77. Bölüm

49.4K 1.6K 341
                                    


Öncelikle değerli serseriseverler; dkxnxk
Açıkça belirtmek gerekirse çoğunuz bazı bölümler arasındaki uyuşmazlık nedeniyle şikayetçi. Çok önceden yazdığım herhangi bir olayı bir başka bölümde hatırlamadığım için bölüm onun kalıntılarını taşıyamıyor. Kaan'ın abisinin ikizi ve Cerenin evleneceği biri olduğu gibi. Bunları yorumlarda okurken sorduğunuzda hatırladım.

Bahane olarak görmeyin lütfen ama benim B12 eksikliğim var, ve düzenli olarak iğne kullanıyorum. Yani yatağımdan kalkıp mutfağa giderken bile niye kalktığımı hatırlamadığım saçma durumlar oluyor fkfnkz
Bunun için kitabı baştan elden geçirmem gerekiyor ama karışıklıklar için çok üzgünüm.

İkinci bir konu ise Kaan'ın askerliği. Bazı arkadaşlarımız Kaan'ın zengin olduğunu ve neden bedelli yapmadığını soruyorlar.

İlk olarak Kaan fazla atılımcı ve kuralcı bir insan olduğu için askerliği zaten yapmak isteyecektir.

İkinci olarakta bedelli askerlik sürekliliğini koruyan bir olay değil. Belirli zamanlarda bedelli askerlik yapabiliyorsunuz. Mesela bir sonraki bedelli askerlik hakkının 2019 da çıkacağı söyleniyor. Yani zaten şuan istese de bedelli askerlik yapamaz.

Neyse çok konuştum, seviyorum sizi😘
...

Evet. Hayat zor. Çok zor. Ve çok zor olduğu için bunu yapmalıyız okey? Arkadaşıma yardım etmeliyim tamam mı? We can do it okey baby?
Bu giriş konuşmalarında iyi olmasam da ayağımda sandaletlerle koşarken gayet iyiydim. Ve etekle. Etek uzun. Kaan diyor ki uzun giy. Giyiyorum.

"Dur!" Diye bağırıyorum önden yardıran mor saçlı Kıvanç'a. Yara bandıyla sarılı parmağını kaldırıyor havaya. "Duramam!" Diyor önlerden bir yerlerden gelen sesle. "O ojenin aynısından bulmamız lazım!" Diyor ümitsizce. Sonra bir teyzeye çarpıyorum hunharca. Çantasını geçiriyor kafama. "Napıyon teyze ya!" Diyorum kolumu yüzüme siper ederken. "Sus!" Diyor kulak zarım patlarken. "Emeklimi alacağımı öğrendiniz peşime düştünüz değil mi?" Diyor bir tane daha geçirirken. Teyze günaha gidiyordu. Günah da teyzeye giriyor olabilirdi. Hunharca sırıtıyordum teyzeye. Ve fısıldıyordum yavaşça.

"Welcome the Cehennem teyze, Welcome the Ateş, kızgın seccadede namaz."

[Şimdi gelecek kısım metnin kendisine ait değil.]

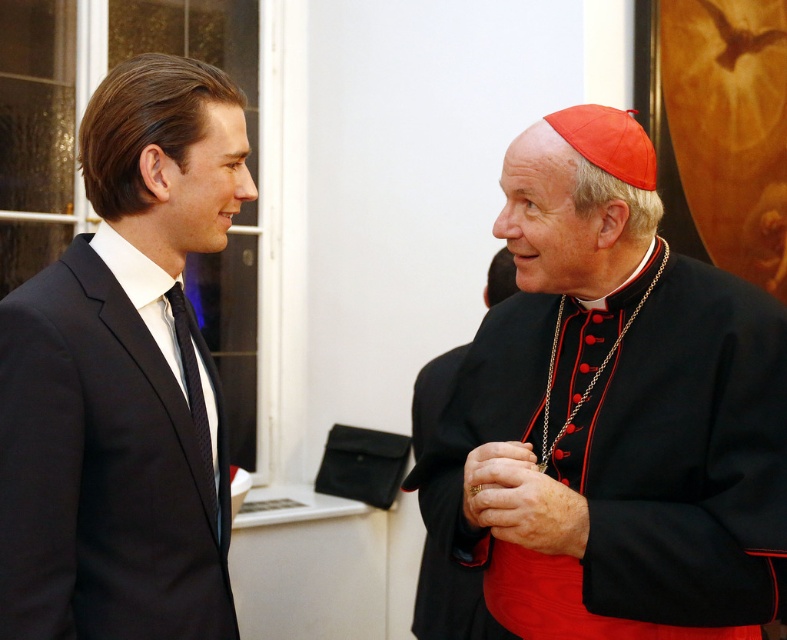
Consider the image. Which is more to the right, black satin cassock at center or black satin robe at right?

black satin cassock at center

Does point (510, 580) lie behind point (468, 620)?

No, (510, 580) is closer to viewer.

Does point (503, 374) lie in front of point (510, 294)?

Yes, it is.

Locate an element on the screen. black satin cassock at center is located at coordinates (612, 412).

Between matte black suit at left and black satin robe at right, which one is positioned higher?

Positioned higher is matte black suit at left.

I want to click on matte black suit at left, so click(124, 378).

Where is `matte black suit at left`? The height and width of the screenshot is (640, 787). matte black suit at left is located at coordinates (124, 378).

Does black satin cassock at center have a lesser width compared to matte black suit at left?

In fact, black satin cassock at center might be wider than matte black suit at left.

Consider the image. Does black satin cassock at center appear over matte black suit at left?

No.

You are a GUI agent. You are given a task and a screenshot of the screen. Output one action in this format:
    pyautogui.click(x=<x>, y=<y>)
    Task: Click on the black satin cassock at center
    The image size is (787, 640).
    Given the screenshot: What is the action you would take?
    pyautogui.click(x=612, y=412)

Locate an element on the screen. Image resolution: width=787 pixels, height=640 pixels. black satin cassock at center is located at coordinates (612, 412).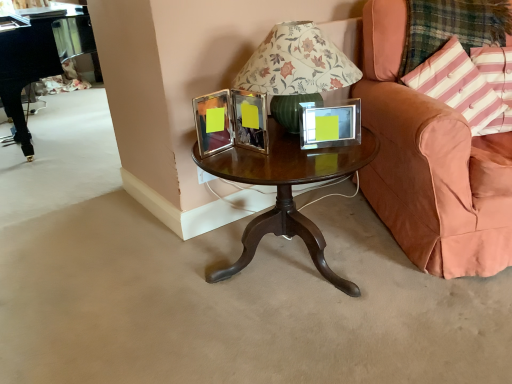
Where is `vacant space in front of mahogany wood coffee table at center`? This screenshot has height=384, width=512. vacant space in front of mahogany wood coffee table at center is located at coordinates (313, 347).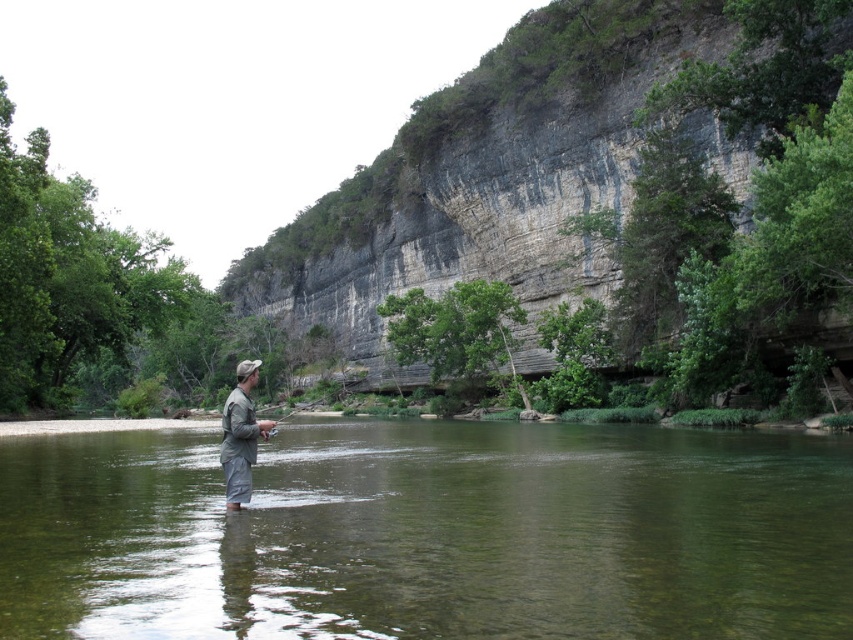
Question: Is clear water at center above gray matte waders at center?

Choices:
 (A) yes
 (B) no

Answer: (A)

Question: Is gray rock cliff at center bigger than gray matte waders at center?

Choices:
 (A) no
 (B) yes

Answer: (B)

Question: Is gray rock cliff at center above gray matte waders at center?

Choices:
 (A) yes
 (B) no

Answer: (A)

Question: Which point appears farthest from the camera in this image?

Choices:
 (A) (544, 452)
 (B) (238, 492)
 (C) (483, 65)

Answer: (C)

Question: Which point is closer to the camera?

Choices:
 (A) clear water at center
 (B) gray matte waders at center
 (C) gray rock cliff at center

Answer: (A)

Question: Among these points, which one is farthest from the camera?

Choices:
 (A) (480, 442)
 (B) (479, 131)

Answer: (B)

Teyze yüzüme sen ne diyon kızım, der gibi bakarken fırsattan istifade yardırmaya devam ettim. Kıvanç ilerideki bir bijuteriye girmişti. Şimdi koşsam yetişirdim ama niye yetişeyim? Vitrinlere baka baka yürüdüm. Şimdi girip parmağındaki bandı açarken ojenin bir kısmını daha sökecek, ve bir kez daha çığlık atıp bijuterici kadına sarılıp ağlama seansını tamamladıktan sonra "Bunun aynısından verin Allah rızasını için." Diyecekti. Bende durur muyum, yapıştıracaktım cevabı. 'Vallaha tanımıyorum.'

Tam bijuterinin önüne geldiğimde içeriden çığlık atarak çıkıp parmağı kopmuş gibi gözüme sokmaya çalışmıştı.

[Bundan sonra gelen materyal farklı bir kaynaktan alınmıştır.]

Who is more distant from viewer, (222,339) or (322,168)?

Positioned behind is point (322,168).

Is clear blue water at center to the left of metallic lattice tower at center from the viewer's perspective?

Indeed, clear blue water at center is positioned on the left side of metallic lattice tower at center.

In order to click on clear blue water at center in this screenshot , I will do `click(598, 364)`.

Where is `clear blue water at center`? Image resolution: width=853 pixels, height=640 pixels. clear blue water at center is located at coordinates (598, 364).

"Biraz daha kaybettim!" Diye çığlık atarken yaklaşıp dudaklarını kapattım elimle. Kaan görse muhtemelen niye elaleme dokunuyon diye ağzıma sıçardı ama Kaan burda değildi değil mi? Değildi. Evde zıbarmakla meşguldü.  Gitmesine sayılı günler kaldığı için zıbarabildiği kadar zıbarıyordu. Zıbarmakta özgürdü tabi.

Kıvanç bana mal mal bakarken dudaklarını avucumun içine sıkıştırıp konuşmamasını sağladım. Gözlerim artık serçe parmağında azıcık kalan oje parçasına kayınca bende bir çığlık attım sakince. Ve yine o tonda fısıldadım.

"Aha şimdi sıçtın."

Gözleri dolu dolu olduğunda benimde gözlerim dolmasın diye elimi çabucacık ondan çekip sıkıca sarıldım.